Policing in Africa
Editor: David Francis
Publisher: Houndsmills, Basingstoke, Hampshire; New York: Palgrave Macmillan, 2012. 232p.
Reviewer: Binneh S. Minteh | September 2014
This book outlines the paradigmatic challenges of policing in Africa amid diverse and multi-dimensional security concerns with respect to armed conflicts, insurgencies, national and international criminal violence, and political instability. It looks at the constraints of African policing through the lenses of democracy and modernity – the state, citizenship, democratic space, humanity’s infinite capacity for progress – the defeat of dogma and the instrumental rationality of policing. The book captures conditions of policing and its disappearing distinctions among legality, criminality, security and peace for the transitioning societies of Africa.
The narrative of the book brought to light the challenges of policing in broken and post-conflict societies (Liberia and Sierra-Leone), repression and policing (Uganda), and the conflict of cultural institutions with post-colonial policing institutions (The Gambia). Further, outlining international capacity building and police reform efforts in the Balkans and Latin America, the book provides a framework for understanding the pivotal role and potential impact of developmental partners and the international community on policing in Africa. It explores the potential of achieving effective policing in Africa that guarantees security, liberty, freedom and progress, embedded in democratic governance.
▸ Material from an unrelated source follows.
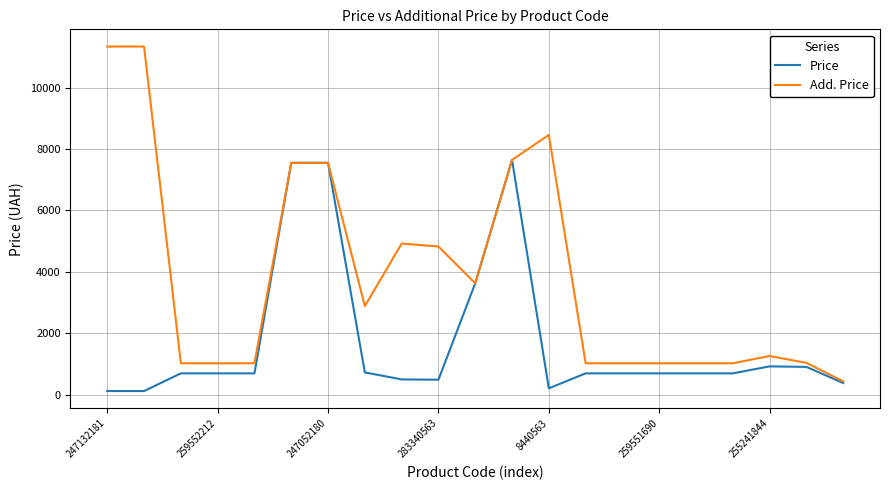

Which series has the widest spread of values?

Add. Price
Francis’ analysis considers corruption, weak state institutions, rising violence, the conflict of culture and modernity, and the erosion of civil liberties. In sum, while providing examples of capacity building and reform in collaboration with international partnerships, he explores the critical discourse and matrixes of African policing from clearly defined empirical lenses. The evidence provided is succinct and lucid.
The review author is a Doctoral Candidate of Global Affairs, Rutgers University, and an Adjunct Professor of Political Science, New Jersey City University and Former Gambian Army First Lieutenant.